▸ **ACTION ITEM**
Report each line below that carries the word "agosto".

Records contained in a dataset:
---

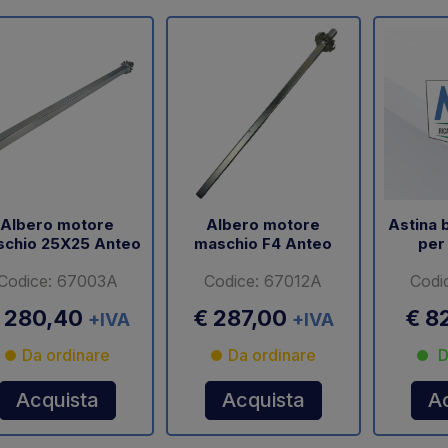
Albero motore
Albero motore
Astina 
chio 25X25 Anteo
maschio F4 Anteo
per
Codice: 67003A
Codice: 67012A
Codi
 280,40
€ 287,00
€ 8
+IVA
+IVA
Da ordinare
Da ordinare
D
Acquista
Acquista
A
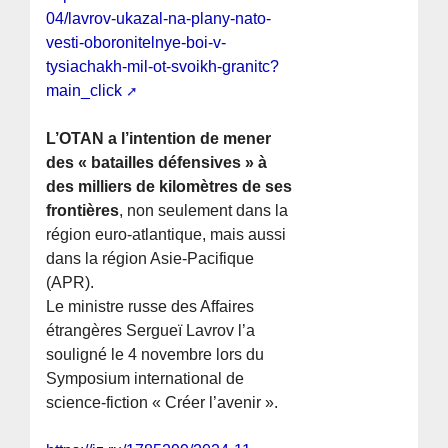
04/lavrov-ukazal-na-plany-nato-
vesti-oboronitelnye-boi-v-
tysiachakh-mil-ot-svoikh-granitc?
main_click
L’OTAN a l’intention de mener
des « batailles défensives » à
des milliers de kilomètres de ses
frontières
, non seulement dans la
région euro-atlantique, mais aussi
dans la région Asie-Pacifique
(APR).
Le ministre russe des Affaires
étrangères Sergueï Lavrov l’a
souligné le 4 novembre lors du
Symposium international de
science-fiction « Créer l’avenir ».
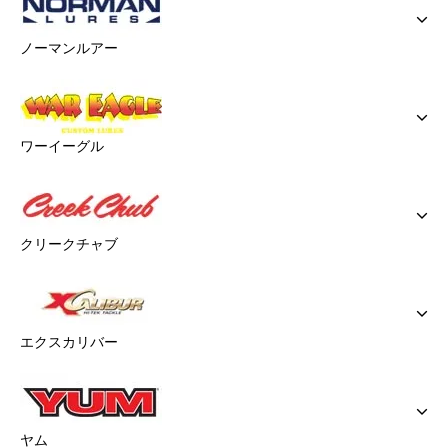
ノーマンルアー
ワーイーグル
クリークチャブ
エクスカリバー
ヤム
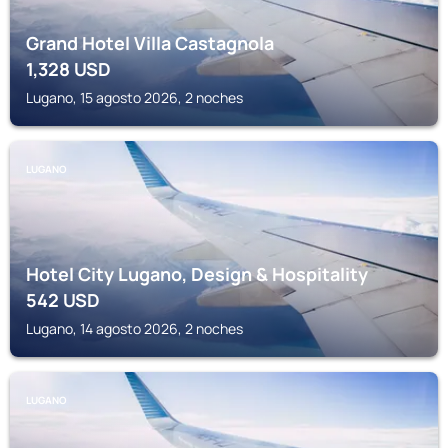
Grand Hotel Villa Castagnola
1,328
USD
Lugano, 15 agosto 2026, 2 noches
LUGANO
Hotel City Lugano, Design & Hospitality
542
USD
Lugano, 14 agosto 2026, 2 noches
LUGANO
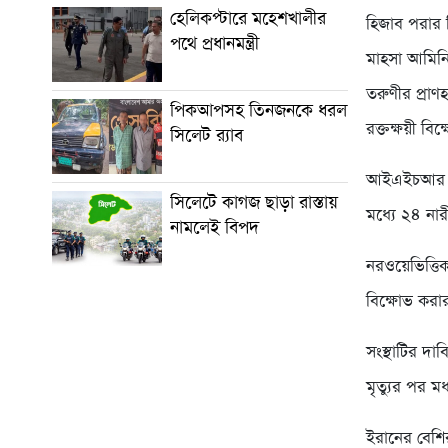
হেলিকপ্টারে মহেশখালীর
হিজাব পরার ব
পথে প্রধানমন্ত্রী
মাহসা আমিনি
তরুণীর প্রাণ
পিকআপসহ তিনজনকে ধরল
রক্তক্ষয়ী ব
সিলেট র‌্যাব
আইএইচআর বল
সিলেটে কাগজ ছাড়া রাস্তায়
মধ্যে ২৪ না
নামলেই বিপদ
নরওয়েভিত্তিক
বিক্ষোভ করা
সংস্থাটির দা
মৃত্যুর পর ম
ইরানের বেশির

---

▸ **OUTPUT OF THE TASK**
Lugano, 15 agosto 2026, 2 noches
Lugano, 14 agosto 2026, 2 noches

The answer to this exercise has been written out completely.